13 January 2006

The Sperling Files: Creating New Astronomical Computer Graphics and Animations

Norman Sperling

(c) 2002 Norman Sperling. Excerpted with permission from "What Your Astronomy Textbook Won't Tell You" (ISBN 0-913399-04-3).

Can you make computer graphics and animations? Here are various novel astronomical demonstrations. Select a project from this wish-list. Research the astronomy. Create the animation or graphics. Well-done versions may be used in future classes.

Telescope Focal Ratios

Read my article “Of Pupils and Brightness,” Griffith Observer, vol. 49, no. 1, January 1985, pp. 14-19; also posted at www.everythingintheuniv.com/telescopes. Develop a standard screen format portraying the cross-section and ray-trace path for types of telescopes of standard 20 cm diameter. For each focal ratio, changing in whole numbers from f/3 to f/20, show what each of the following would look like: achromatic doublet refractor; and reflectors of Newtonian, Cassegrain, Coudé, Ritchey-Chrétien, Gregorian, Dall-Kirkham, Schmidt, Schmidt-Cassegrain, Maksutov, and prime-focus types. Include labeled scale bars in both metric and English units. Include circles showing the size, brightness, and contrast that the human eye would perceive through a 25 mm eyepiece (with 60° field of view) for each of these popular objects: the Moon, Jupiter, the Pleiades cluster (M 45), Orion Nebula (M 42), and the Whirlpool Galaxy (M 51). Users can see that varying the focal ratio dramatically changes image brightness, contrast, and size. A further elaboration would permit eyepiece focal lengths from 4 mm through 50 mm.

## Record set:
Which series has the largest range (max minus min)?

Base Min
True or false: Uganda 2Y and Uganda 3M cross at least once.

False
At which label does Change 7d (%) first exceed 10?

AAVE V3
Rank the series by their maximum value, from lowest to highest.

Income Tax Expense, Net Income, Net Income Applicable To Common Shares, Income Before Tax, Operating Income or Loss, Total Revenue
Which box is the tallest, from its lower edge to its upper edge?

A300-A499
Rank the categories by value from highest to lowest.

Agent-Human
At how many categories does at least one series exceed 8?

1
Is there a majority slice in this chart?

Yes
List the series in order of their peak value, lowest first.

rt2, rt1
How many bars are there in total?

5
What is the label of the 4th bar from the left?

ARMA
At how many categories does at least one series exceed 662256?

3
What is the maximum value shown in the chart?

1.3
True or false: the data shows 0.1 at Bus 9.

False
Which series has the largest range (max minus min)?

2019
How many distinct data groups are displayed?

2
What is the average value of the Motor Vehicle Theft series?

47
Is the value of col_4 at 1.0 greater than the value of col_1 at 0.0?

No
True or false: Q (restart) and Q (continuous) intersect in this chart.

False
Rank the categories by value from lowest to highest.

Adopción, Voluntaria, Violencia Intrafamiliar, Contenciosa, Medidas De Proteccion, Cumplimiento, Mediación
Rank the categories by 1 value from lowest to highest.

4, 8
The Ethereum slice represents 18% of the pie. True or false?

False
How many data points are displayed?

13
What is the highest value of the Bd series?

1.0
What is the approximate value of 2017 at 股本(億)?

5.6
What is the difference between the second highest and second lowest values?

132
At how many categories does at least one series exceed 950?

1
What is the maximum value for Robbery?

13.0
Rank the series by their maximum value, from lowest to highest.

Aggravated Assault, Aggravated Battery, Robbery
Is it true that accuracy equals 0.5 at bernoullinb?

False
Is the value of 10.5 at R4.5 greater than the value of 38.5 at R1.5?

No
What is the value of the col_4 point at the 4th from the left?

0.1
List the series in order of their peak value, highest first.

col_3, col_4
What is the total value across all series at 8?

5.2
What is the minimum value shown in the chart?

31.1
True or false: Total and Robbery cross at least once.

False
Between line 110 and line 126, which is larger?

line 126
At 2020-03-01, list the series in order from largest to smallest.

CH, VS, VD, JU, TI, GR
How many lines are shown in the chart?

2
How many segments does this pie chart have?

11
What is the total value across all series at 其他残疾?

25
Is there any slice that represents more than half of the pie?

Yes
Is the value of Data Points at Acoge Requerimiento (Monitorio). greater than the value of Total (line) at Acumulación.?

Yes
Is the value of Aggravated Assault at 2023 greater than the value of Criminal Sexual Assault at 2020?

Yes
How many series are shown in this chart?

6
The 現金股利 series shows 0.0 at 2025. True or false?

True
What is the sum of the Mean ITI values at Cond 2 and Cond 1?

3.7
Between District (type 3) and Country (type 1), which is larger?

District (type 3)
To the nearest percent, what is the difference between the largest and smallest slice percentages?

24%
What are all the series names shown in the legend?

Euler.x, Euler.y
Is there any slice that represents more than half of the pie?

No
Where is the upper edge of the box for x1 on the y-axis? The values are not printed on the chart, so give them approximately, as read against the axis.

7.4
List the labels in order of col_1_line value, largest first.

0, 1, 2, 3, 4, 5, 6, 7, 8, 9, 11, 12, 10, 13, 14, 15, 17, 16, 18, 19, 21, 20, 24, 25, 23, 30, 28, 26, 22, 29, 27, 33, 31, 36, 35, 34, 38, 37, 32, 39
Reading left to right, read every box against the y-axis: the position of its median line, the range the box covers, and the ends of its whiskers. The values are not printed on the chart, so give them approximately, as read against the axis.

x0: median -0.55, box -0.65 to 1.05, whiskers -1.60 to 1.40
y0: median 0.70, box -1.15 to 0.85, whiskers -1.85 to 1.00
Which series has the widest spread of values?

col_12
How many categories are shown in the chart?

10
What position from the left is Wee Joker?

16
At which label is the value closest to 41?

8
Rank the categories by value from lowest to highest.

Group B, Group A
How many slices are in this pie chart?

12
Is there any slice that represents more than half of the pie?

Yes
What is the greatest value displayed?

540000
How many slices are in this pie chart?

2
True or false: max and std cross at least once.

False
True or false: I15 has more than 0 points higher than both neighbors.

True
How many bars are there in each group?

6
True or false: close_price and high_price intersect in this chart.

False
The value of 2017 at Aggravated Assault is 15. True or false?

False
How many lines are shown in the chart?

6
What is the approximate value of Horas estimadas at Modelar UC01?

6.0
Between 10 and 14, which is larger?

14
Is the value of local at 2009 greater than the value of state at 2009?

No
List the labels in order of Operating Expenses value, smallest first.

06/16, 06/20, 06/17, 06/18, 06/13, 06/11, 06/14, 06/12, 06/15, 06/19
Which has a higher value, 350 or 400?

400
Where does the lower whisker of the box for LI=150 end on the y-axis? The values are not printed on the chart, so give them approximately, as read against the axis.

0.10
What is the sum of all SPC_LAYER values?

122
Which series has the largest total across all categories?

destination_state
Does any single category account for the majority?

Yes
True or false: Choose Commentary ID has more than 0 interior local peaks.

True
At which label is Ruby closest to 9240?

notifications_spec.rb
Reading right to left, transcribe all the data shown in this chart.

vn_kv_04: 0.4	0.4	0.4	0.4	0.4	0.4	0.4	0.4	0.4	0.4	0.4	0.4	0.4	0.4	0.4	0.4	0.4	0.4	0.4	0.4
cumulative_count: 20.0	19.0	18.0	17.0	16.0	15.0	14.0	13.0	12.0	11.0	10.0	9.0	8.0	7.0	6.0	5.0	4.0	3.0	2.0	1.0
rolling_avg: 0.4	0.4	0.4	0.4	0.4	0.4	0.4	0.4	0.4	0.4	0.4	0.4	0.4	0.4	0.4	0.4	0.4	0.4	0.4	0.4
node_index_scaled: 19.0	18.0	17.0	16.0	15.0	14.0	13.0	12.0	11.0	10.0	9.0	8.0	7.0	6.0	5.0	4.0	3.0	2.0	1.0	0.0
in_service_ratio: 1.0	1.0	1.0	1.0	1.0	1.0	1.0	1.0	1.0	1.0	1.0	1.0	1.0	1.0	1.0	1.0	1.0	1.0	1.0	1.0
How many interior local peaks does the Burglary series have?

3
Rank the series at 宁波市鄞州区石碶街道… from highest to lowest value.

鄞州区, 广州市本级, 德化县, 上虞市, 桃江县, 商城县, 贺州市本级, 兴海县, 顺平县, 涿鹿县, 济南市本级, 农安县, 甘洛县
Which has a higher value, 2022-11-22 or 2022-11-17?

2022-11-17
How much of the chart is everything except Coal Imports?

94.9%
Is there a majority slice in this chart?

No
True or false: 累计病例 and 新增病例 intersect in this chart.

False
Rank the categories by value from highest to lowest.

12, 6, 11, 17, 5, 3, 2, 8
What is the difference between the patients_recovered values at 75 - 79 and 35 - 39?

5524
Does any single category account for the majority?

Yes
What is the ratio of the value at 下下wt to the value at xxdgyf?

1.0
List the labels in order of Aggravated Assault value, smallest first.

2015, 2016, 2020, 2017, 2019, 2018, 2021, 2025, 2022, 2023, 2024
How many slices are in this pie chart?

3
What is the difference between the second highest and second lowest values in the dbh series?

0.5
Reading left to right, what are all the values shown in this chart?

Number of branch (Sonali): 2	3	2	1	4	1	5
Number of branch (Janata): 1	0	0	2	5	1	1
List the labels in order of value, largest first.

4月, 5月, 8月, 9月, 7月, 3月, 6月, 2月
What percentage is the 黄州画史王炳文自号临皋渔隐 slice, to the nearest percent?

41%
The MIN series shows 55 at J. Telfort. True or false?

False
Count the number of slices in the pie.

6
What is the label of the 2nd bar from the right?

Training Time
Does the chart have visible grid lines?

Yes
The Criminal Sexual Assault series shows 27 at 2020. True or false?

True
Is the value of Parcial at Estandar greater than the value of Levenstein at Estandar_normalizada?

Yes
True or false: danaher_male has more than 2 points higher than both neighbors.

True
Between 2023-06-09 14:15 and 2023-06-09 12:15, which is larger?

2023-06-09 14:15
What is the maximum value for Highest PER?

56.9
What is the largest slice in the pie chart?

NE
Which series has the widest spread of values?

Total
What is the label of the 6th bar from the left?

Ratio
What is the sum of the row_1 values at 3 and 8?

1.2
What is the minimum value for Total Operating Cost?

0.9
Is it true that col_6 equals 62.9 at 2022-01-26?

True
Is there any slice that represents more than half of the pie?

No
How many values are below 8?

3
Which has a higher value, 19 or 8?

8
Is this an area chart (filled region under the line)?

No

## Task list:
A: Using the Sperling excerpt, answer each question on its own line:
(i) What standard diameter should the telescopes have?
(ii) What focal length and field of view does the eyepiece for the perceived-image circles have?
(iii) What range of eyepiece focal lengths would the further elaboration permit?
B: List every celestial object that the Sperling excerpt names for the eyepiece view circles.
C: Set down the passage of the Sperling excerpt between "(c) 2002 Norman" and "in future classes.", inclusive, without any alteration.
The items come from a separate source unrelated to the Sperling excerpt.

## Solutions:
A:
(i) 20 cm
(ii) 25 mm, with a 60° field of view
(iii) 4 mm through 50 mm

B:
the Moon
Jupiter
the Pleiades cluster (M 45)
Orion Nebula (M 42)
the Whirlpool Galaxy (M 51)

C:
(c) 2002 Norman Sperling. Excerpted with permission from "What Your Astronomy Textbook Won't Tell You" (ISBN 0-913399-04-3).

Can you make computer graphics and animations? Here are various novel astronomical demonstrations. Select a project from this wish-list. Research the astronomy. Create the animation or graphics. Well-done versions may be used in future classes.